What the exercise asks >> State how many lines of the records contain the string "Yazıcı". Give the number alone.

Dataset >>

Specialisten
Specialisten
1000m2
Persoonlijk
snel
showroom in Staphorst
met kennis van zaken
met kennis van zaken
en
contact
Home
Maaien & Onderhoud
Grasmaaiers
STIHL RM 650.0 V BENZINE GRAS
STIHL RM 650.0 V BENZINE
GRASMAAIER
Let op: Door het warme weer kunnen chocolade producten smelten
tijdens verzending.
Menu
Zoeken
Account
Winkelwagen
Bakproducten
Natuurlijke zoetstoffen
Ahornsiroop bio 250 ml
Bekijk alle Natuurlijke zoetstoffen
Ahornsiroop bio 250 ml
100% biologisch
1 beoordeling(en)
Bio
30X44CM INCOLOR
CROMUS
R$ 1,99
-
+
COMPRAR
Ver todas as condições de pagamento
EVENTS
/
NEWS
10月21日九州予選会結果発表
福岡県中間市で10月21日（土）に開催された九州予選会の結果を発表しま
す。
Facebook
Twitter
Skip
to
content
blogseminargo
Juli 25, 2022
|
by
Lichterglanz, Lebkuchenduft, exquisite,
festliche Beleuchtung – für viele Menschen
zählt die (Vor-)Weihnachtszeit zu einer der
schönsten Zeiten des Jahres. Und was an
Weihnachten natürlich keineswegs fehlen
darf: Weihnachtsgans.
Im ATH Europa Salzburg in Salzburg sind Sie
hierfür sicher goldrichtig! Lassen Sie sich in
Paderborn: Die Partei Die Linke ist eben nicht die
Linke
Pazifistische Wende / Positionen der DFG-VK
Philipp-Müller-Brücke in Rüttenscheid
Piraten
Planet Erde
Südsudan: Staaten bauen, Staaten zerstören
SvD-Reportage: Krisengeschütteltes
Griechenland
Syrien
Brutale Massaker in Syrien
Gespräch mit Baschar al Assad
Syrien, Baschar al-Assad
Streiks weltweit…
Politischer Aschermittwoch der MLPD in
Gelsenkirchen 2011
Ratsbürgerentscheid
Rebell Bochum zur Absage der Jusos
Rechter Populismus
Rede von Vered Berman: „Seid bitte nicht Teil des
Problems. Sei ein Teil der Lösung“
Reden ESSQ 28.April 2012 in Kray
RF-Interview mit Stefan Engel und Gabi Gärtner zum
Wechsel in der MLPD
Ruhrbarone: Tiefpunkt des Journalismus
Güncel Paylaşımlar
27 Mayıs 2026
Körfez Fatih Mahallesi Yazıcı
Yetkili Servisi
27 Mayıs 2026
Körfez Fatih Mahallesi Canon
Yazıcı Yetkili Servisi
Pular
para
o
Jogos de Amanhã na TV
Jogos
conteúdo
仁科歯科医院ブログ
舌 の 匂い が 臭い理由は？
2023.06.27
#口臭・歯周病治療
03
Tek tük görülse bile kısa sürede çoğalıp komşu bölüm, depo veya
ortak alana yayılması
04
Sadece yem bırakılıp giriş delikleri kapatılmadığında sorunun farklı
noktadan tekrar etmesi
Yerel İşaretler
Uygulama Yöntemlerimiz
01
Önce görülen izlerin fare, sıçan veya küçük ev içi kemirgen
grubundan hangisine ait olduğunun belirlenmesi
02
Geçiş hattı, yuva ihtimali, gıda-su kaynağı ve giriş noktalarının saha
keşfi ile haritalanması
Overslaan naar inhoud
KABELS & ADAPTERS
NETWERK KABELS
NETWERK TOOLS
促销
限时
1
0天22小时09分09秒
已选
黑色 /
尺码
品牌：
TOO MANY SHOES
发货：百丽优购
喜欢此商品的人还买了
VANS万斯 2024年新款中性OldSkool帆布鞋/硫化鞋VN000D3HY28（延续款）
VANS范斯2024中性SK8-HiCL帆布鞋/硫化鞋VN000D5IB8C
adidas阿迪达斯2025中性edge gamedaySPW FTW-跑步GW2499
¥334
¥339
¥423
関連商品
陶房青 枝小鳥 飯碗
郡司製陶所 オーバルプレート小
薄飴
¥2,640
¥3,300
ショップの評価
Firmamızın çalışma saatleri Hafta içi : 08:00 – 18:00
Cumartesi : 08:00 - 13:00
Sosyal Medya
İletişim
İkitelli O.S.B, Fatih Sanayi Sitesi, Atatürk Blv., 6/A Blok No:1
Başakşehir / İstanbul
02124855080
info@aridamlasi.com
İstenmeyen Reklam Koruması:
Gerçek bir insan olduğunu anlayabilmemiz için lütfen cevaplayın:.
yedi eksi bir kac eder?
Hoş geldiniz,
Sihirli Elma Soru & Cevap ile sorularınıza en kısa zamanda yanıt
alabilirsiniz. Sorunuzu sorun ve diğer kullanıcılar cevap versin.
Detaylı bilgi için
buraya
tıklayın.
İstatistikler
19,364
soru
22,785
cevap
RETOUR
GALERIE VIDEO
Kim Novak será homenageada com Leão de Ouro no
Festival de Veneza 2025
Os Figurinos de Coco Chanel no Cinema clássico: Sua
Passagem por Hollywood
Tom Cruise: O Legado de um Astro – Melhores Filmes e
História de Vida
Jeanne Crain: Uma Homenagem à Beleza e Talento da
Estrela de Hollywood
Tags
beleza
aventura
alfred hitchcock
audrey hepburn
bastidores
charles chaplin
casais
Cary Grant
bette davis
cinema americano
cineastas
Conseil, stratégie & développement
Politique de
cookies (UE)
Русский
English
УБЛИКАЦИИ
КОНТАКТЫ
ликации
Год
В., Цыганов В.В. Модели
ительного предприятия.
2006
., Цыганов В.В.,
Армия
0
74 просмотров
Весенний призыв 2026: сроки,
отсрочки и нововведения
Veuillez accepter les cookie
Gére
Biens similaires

Solution to this exercise >> 2